The devil suit was telling, as Achtung Baby had been noted by some U2-ologists for its relative absence of overtly religious content, atypical for this most Christian of secular rock bands (or is it the other way around?). One major exception is “Until the End of the World,” a casual retelling of the betrayal of Jesus told from the perspective of Judas, looking back regretfully on that fateful Thursday and awaiting final judgment. The song effectively locates the whole album on that ultimate dark night of the soul, evoking The Divine Comedy as much as the Gospel of John. God is present in his absence, a theme the band would deal with more directly on Pop (1997).

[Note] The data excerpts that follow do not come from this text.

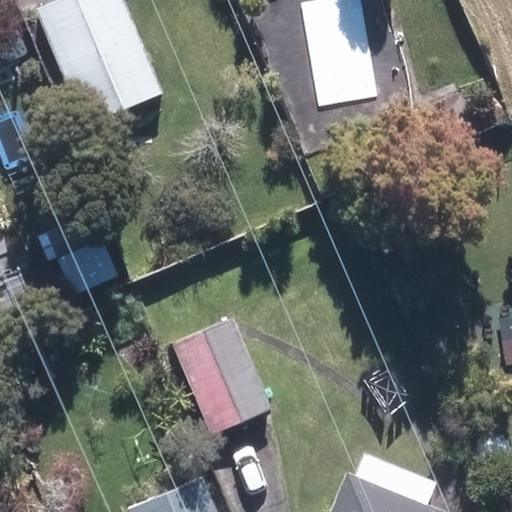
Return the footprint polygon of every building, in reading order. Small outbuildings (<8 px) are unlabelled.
[(119,0),(62,0),(33,13),(82,128),(159,94),(119,0)] [(102,238),(44,260),(60,300),(117,277),(102,238)] [(229,320),(162,349),(201,439),(234,424),(268,410),(229,320)] [(426,511),(415,507),(426,479),(353,450),(340,483),(333,480),(320,511),(426,511)] [(208,511),(195,484),(133,511),(208,511)]
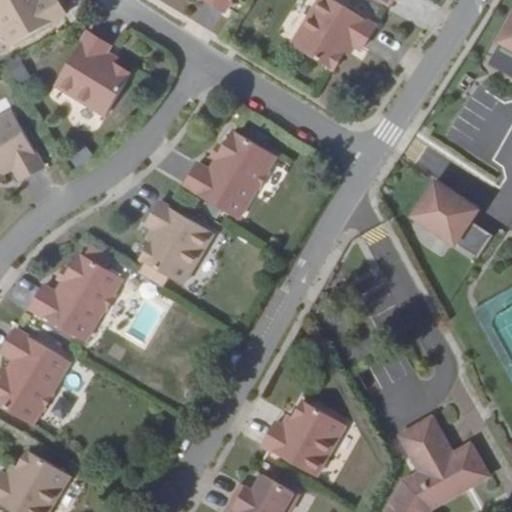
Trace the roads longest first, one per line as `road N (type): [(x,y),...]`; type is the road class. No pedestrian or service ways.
road 1 (residential): [(368,166),(170,511)]
road 2 (residential): [(0,269),(52,214),(131,165),(207,64)]
road 3 (residential): [(471,0),(368,166)]
road 4 (residential): [(368,166),(207,64)]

Most of the other tracks deal with romantic love, a ubiquitous topic of pop music that U2 had mostly eschewed during the ’80s. The epic “One” and slinky “So Cruel” detail troubled relationships, a theme that seemingly crests with “Tryin’ to Throw Your Arms Around the World,” in which the wandering male protagonist apparently conquers temptation and returns home. The song ends on the uplifting, redemptive note of previous U2 closers like “40” and “MLK.” Except that there are still three more tracks to go.

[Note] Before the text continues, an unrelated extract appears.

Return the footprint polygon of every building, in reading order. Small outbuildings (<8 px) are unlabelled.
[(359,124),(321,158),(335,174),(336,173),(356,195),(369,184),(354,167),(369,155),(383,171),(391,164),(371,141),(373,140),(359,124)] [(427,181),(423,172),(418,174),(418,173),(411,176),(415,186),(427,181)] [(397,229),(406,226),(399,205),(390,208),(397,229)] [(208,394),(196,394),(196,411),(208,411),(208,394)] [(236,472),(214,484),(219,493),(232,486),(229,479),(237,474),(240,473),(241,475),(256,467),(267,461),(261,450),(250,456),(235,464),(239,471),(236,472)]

Those last three songs hit a different register entirely, plumbing a darkness that U2 had only hinted at on previous albums. “Ultra Violet (Light My Way)” is another celebration of monogamy, but one tinged with desperation (“I remember when we could sleep on stones/But now we lie together in whispers and moans/When I was all messed up and I heard opera in my head/Your love was a light bulb hanging over my bed”). The mood darkens further with “Acrobat,” a portrait of full-on existential crisis, in which Bono’s anxiety about his shifting public persona bubbles to the surface (“And I must be an acrobat/To talk like this and act like that”). Belying his history of religious and political identifications, he sings, “And I’d join the movement/If there was one I could believe in/I’d break bread and wine/If there was a church I could receive in.” But not tonight. It’s still Maundy Thursday, the Last Supper is history, and there’s no redemption in sight, not for three more days—or three more albums anyway.
Instead of a benediction, the band leaves us with “Love Is Blindness” (cf. “God is love”), perhaps the bleakest song in the U2 catalog, even if, 20 years later, I’m still not sure what it’s about. Over a ghostly midtempo shuffle, Bono’s lyrics evoke suicide, terrorism, prostitution, divorce, I don't know what. It climaxes with perhaps the most wrenching solo of Edge’s career. Squeeze the handle, blow out the candle, love is blindness. And it was night.